Roddenberry and his colleagues were World War II veterans, whose country was now fighting the Cold War against a Communist aggressor they regarded with horror. They considered the Western democracies the only force holding back worldwide totalitarian dictatorship. The best expression of their spirit was John F. Kennedy’s Inaugural Address, with its proud promise to “pay any price, bear any burden, meet any hardship, support any friend, oppose any foe, in order to assure the survival and the success of liberty.” ....

In “Errand of Mercy,” the episode that first introduces the show’s most infamous villains, he cannot comprehend why the placid Organians are willing to let themselves be enslaved by the Klingon Empire. Their pacifism disgusts him. Kirk loves peace, but he recognizes that peace without freedom is not truly peace.

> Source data

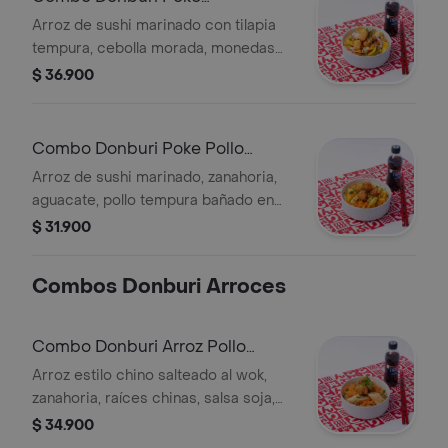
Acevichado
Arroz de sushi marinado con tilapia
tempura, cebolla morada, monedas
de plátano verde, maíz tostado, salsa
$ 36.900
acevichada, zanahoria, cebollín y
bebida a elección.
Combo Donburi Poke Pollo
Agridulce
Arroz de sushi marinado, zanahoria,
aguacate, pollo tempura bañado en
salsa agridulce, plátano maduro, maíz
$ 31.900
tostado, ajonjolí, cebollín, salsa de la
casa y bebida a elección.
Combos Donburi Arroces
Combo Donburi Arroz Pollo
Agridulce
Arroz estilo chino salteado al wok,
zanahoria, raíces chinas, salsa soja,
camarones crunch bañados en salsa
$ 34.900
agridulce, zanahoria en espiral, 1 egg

--

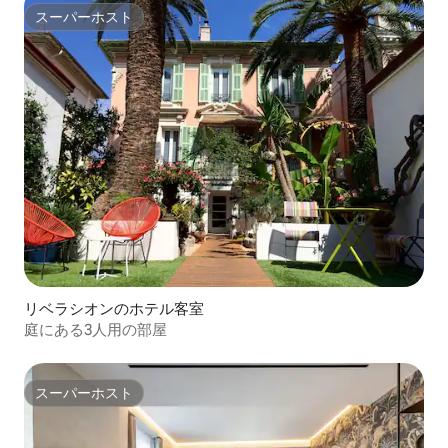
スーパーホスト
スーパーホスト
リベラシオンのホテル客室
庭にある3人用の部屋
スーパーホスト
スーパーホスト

...

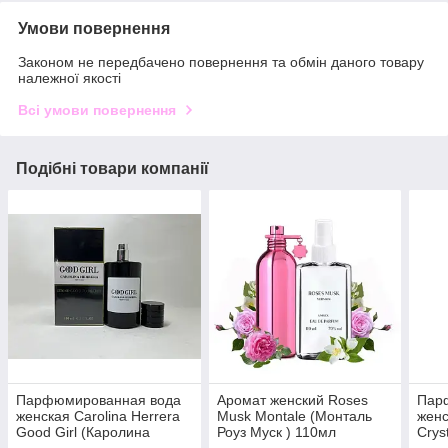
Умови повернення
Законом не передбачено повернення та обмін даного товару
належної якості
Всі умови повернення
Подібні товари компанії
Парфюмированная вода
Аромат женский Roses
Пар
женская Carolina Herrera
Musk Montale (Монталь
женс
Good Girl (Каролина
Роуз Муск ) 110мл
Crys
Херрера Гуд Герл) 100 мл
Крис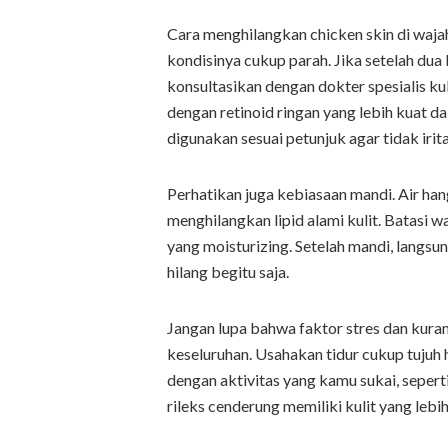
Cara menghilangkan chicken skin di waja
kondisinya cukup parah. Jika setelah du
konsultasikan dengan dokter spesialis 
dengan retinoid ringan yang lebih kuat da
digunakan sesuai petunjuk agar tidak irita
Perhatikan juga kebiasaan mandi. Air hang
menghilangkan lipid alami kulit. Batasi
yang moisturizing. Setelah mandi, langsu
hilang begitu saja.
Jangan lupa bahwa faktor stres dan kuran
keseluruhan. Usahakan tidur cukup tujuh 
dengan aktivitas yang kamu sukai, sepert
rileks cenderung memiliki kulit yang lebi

> Exercise requirements
**a)** Decide whether each statement agrees with the Star Trek text, answering yes or no and quoting the words of the text that settle it: (i) Roddenberry and his colleagues had served in World War II. (ii) The Organians fight back against the Klingon Empire. (iii) Kirk recognizes that peace without freedom is not truly peace.
**b)** Print the part of the Star Trek text from "Roddenberry and his" to "not truly peace.", copying it word for word.
The source data has no connection to the Star Trek text.

> Responses by item number
**a)**
(i) Yes: "Roddenberry and his colleagues were World War II veterans"
(ii) No: "the placid Organians are willing to let themselves be enslaved by the Klingon Empire"
(iii) Yes: "he recognizes that peace without freedom is not truly peace"

**b)**
Roddenberry and his colleagues were World War II veterans, whose country was now fighting the Cold War against a Communist aggressor they regarded with horror. They considered the Western democracies the only force holding back worldwide totalitarian dictatorship. The best expression of their spirit was John F. Kennedy’s Inaugural Address, with its proud promise to “pay any price, bear any burden, meet any hardship, support any friend, oppose any foe, in order to assure the survival and the success of liberty.” ....

In “Errand of Mercy,” the episode that first introduces the show’s most infamous villains, he cannot comprehend why the placid Organians are willing to let themselves be enslaved by the Klingon Empire. Their pacifism disgusts him. Kirk loves peace, but he recognizes that peace without freedom is not truly peace.